- _Your tasks_:
a - Copy from the Helichrysum ephelos article everything from "Helichrysum ephelos is a" down to "of Insizwa Mountain.", keeping every word unchanged.
b - List every clade named in the scientific classification of the Helichrysum ephelos article.

- _Selected extract_:
Helichrysum ephelos

Scientific classification
- Kingdom: Plantae
- Clade: Embryophytes
- Clade: Tracheophytes
- Clade: Angiosperms
- Clade: Eudicots
- Clade: Asterids
- Order: Asterales
- Family: Asteraceae
- Genus: Helichrysum
- Species: H. ephelos
- Binomial name: Helichrysum ephelos Hillard

= Helichrysum ephelos =

- Genus: Helichrysum
- Species: ephelos
- Authority: Hillard

Species of plant

Helichrysum ephelos is a species of plant from South Africa.

== Description ==
The stems of this mat-forming perennial grow from a stolon that roots and branches freely. It produces multiple rosettes of leaves. The tops of the leaves are covered with short white hairs and the bottoms with felt-like silky hairs. Only the tips are free. Flowers, which are present between February and May, are webbed together at the ends of branches. The outer tips of the branches are light brown and the inner tips yellow.

== Distribution and habitat ==
This plant is known only from the KwaZulu Natal province in South Africa. It grows on earth banks and tussocks at wetlands and the marshy sources of streams on the Fort Nottingham Commonage and the top of Insizwa Mountain.

== Conservation ==
Helichrysum ephelos is considered to be rare by the South African National Biodiversity Institute. While it has no immediate threats, this species is a habitat specialist known from only six sites.

(Saved entries)
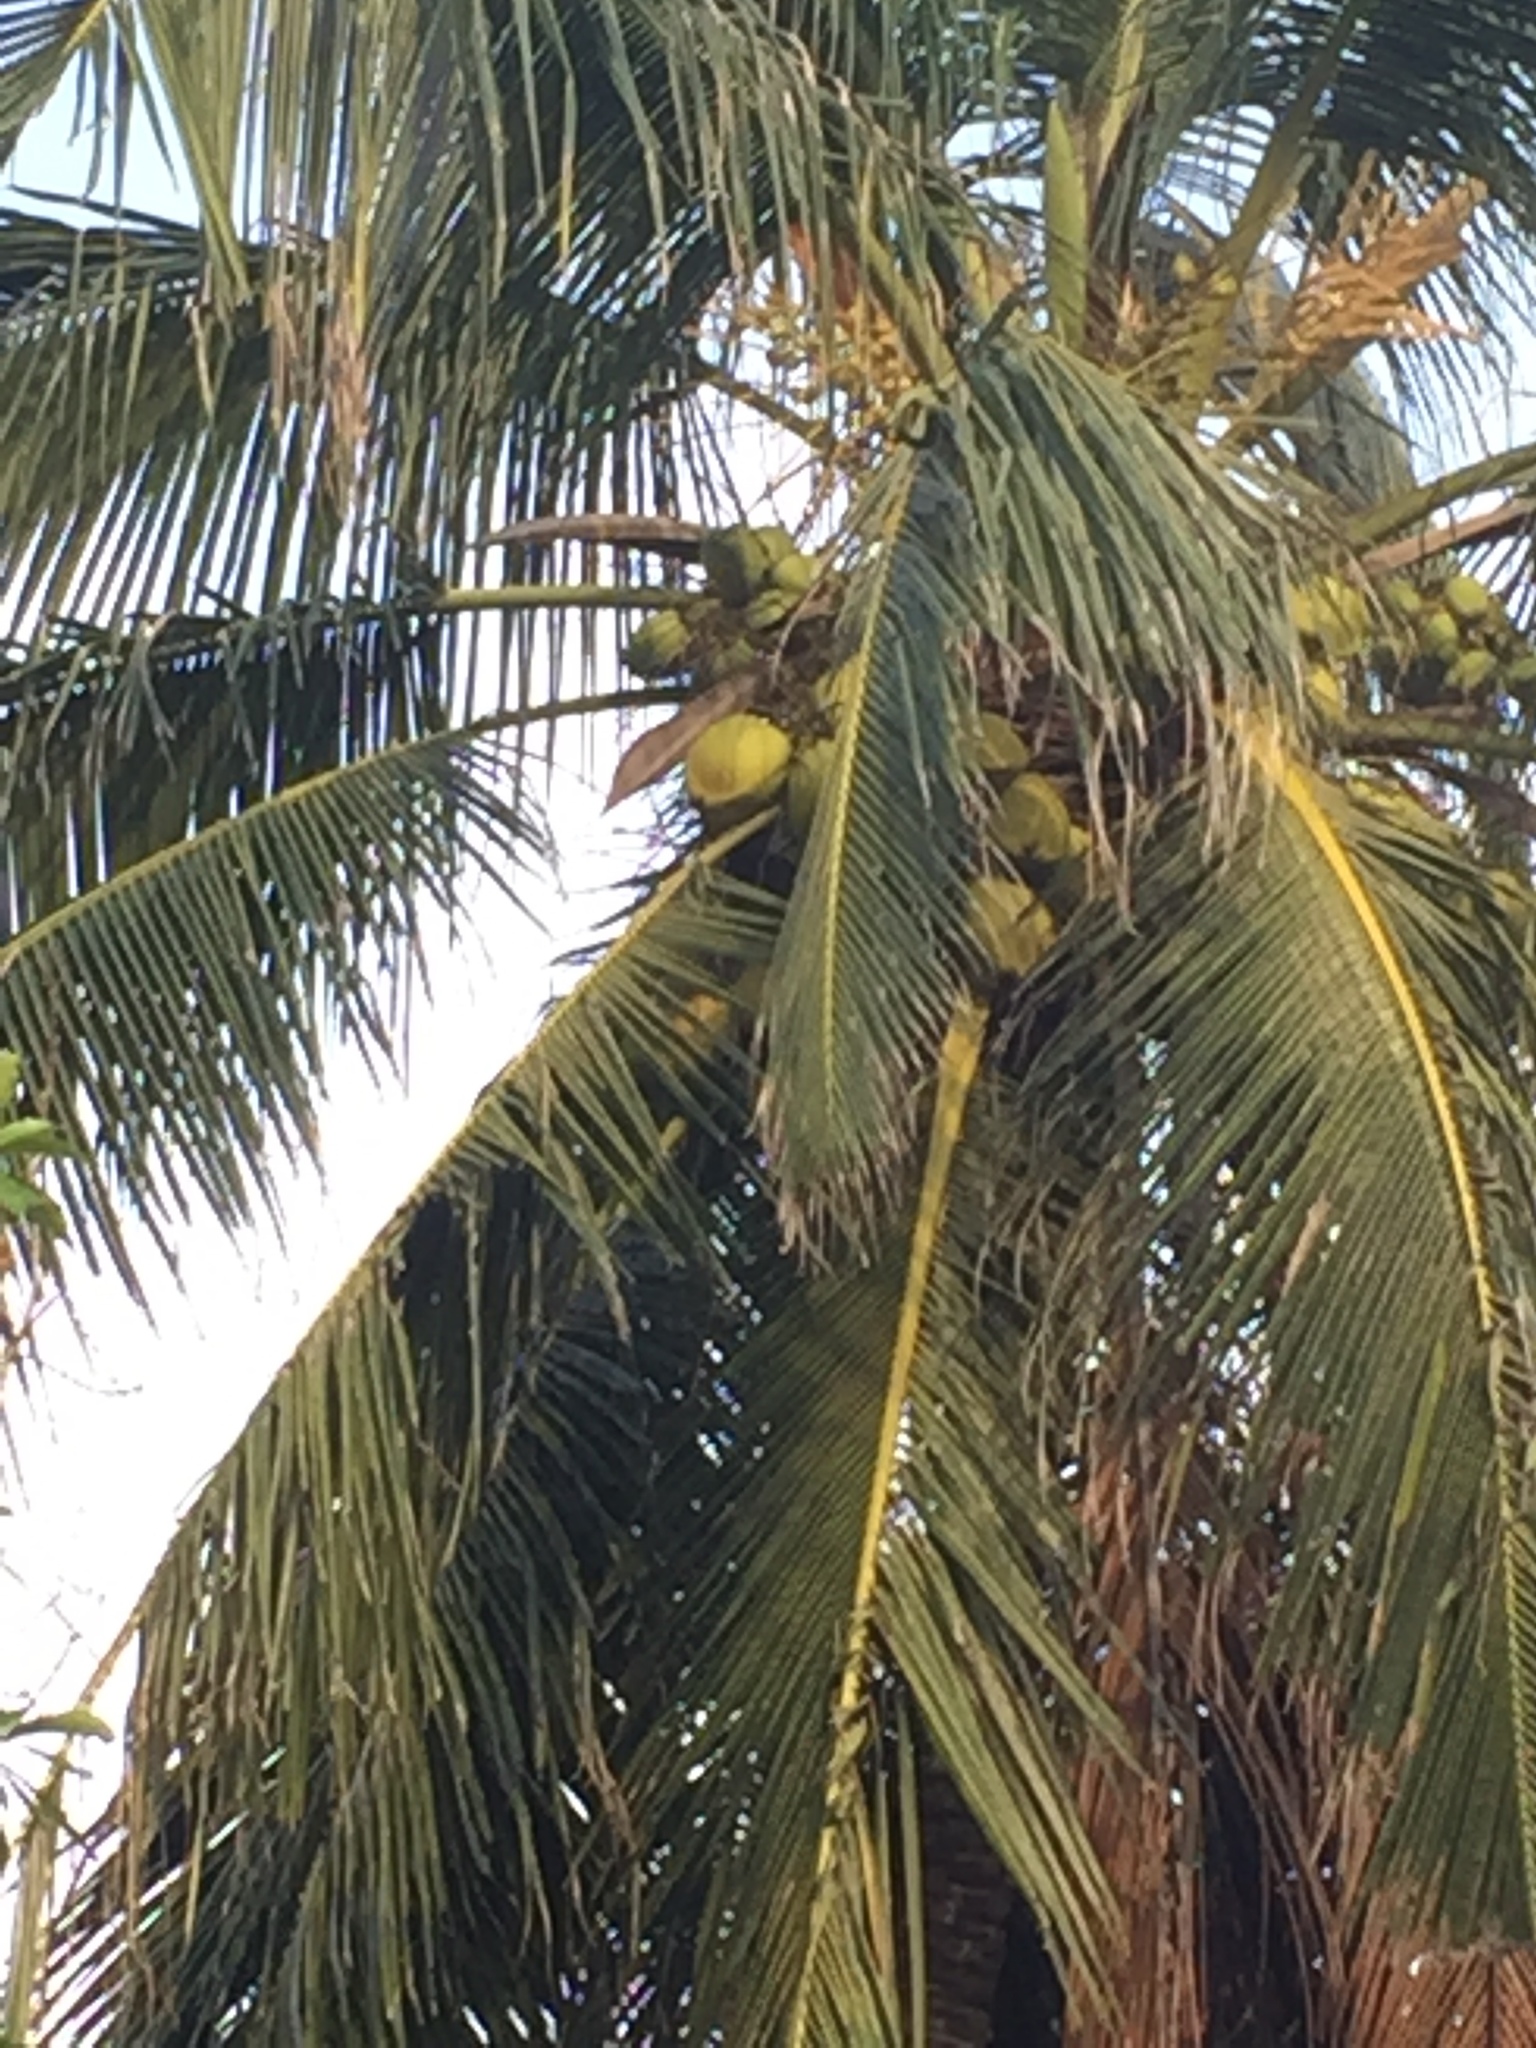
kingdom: Plantae
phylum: Tracheophyta
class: Liliopsida
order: Arecales
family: Arecaceae
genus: Cocos
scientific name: Cocos nucifera
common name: Coconut palm
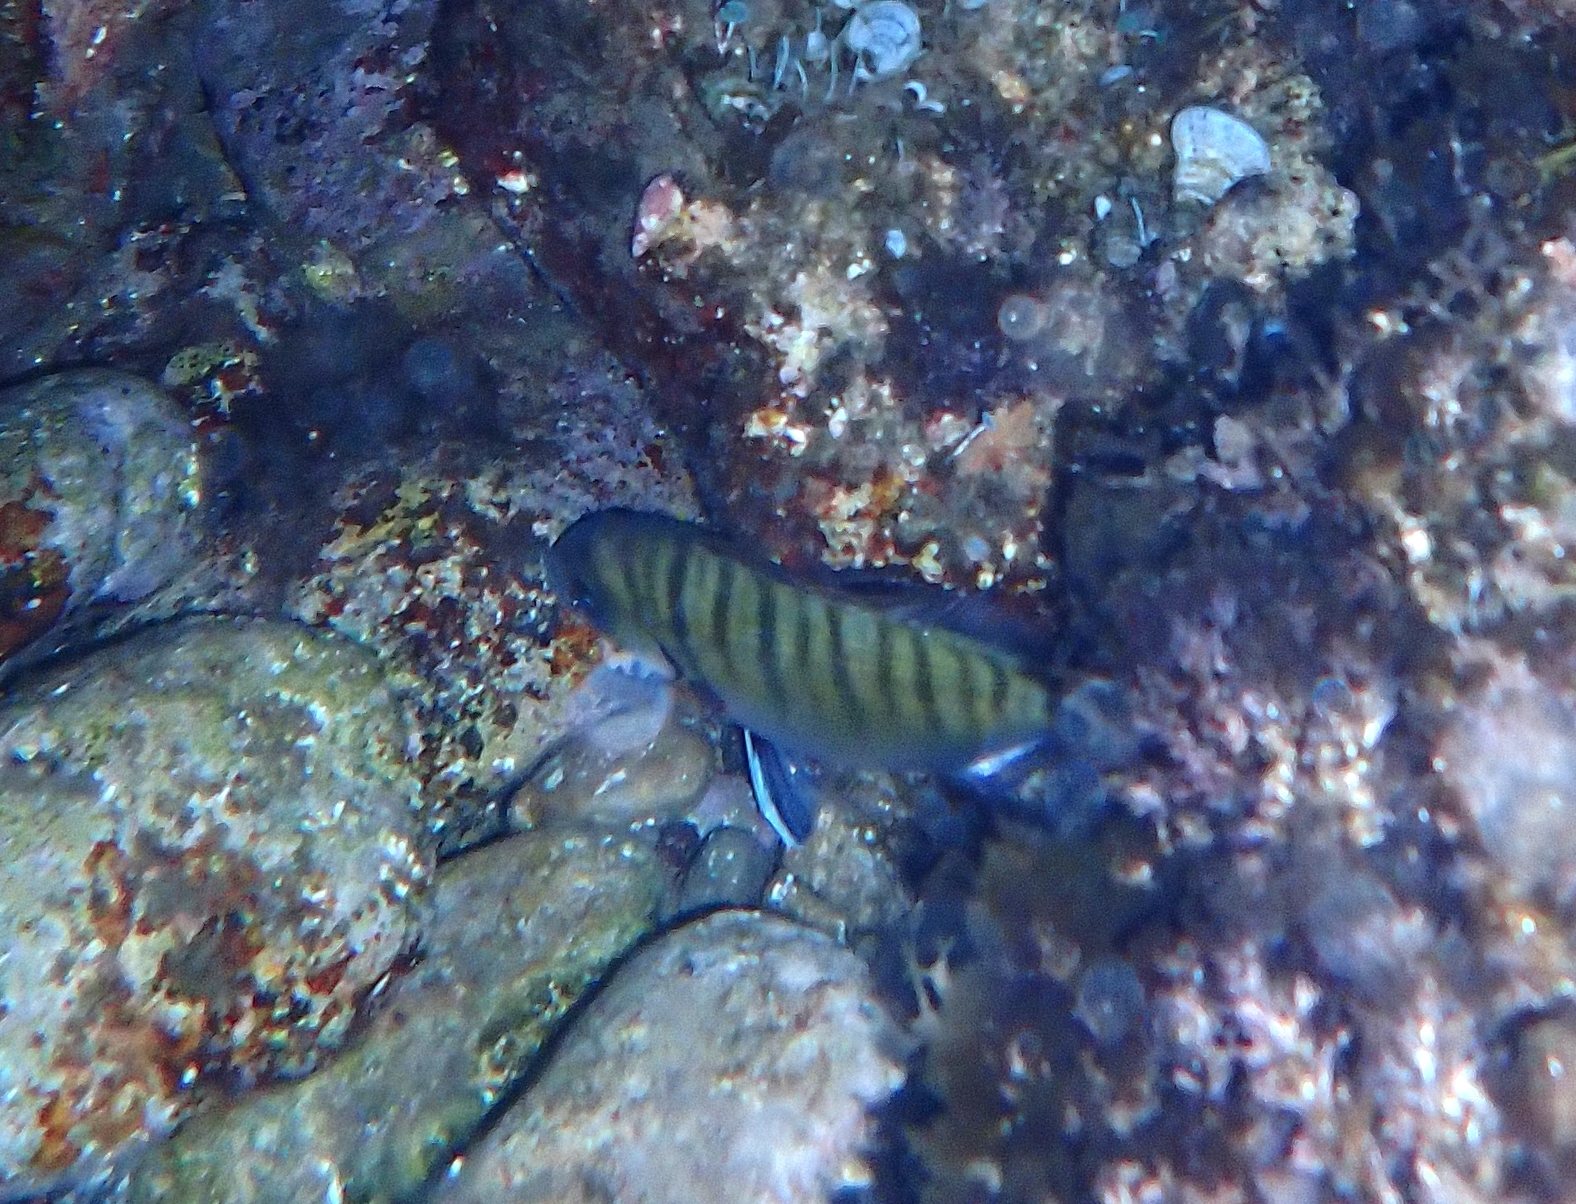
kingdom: Animalia
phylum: Chordata
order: Perciformes
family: Sparidae
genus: Diplodus
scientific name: Diplodus sargus
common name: White seabream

- _Responses_:
a -
Helichrysum ephelos is a species of plant from South Africa.

== Description ==
The stems of this mat-forming perennial grow from a stolon that roots and branches freely. It produces multiple rosettes of leaves. The tops of the leaves are covered with short white hairs and the bottoms with felt-like silky hairs. Only the tips are free. Flowers, which are present between February and May, are webbed together at the ends of branches. The outer tips of the branches are light brown and the inner tips yellow.

== Distribution and habitat ==
This plant is known only from the KwaZulu Natal province in South Africa. It grows on earth banks and tussocks at wetlands and the marshy sources of streams on the Fort Nottingham Commonage and the top of Insizwa Mountain.

b - Embryophytes, Tracheophytes, Angiosperms, Eudicots, Asterids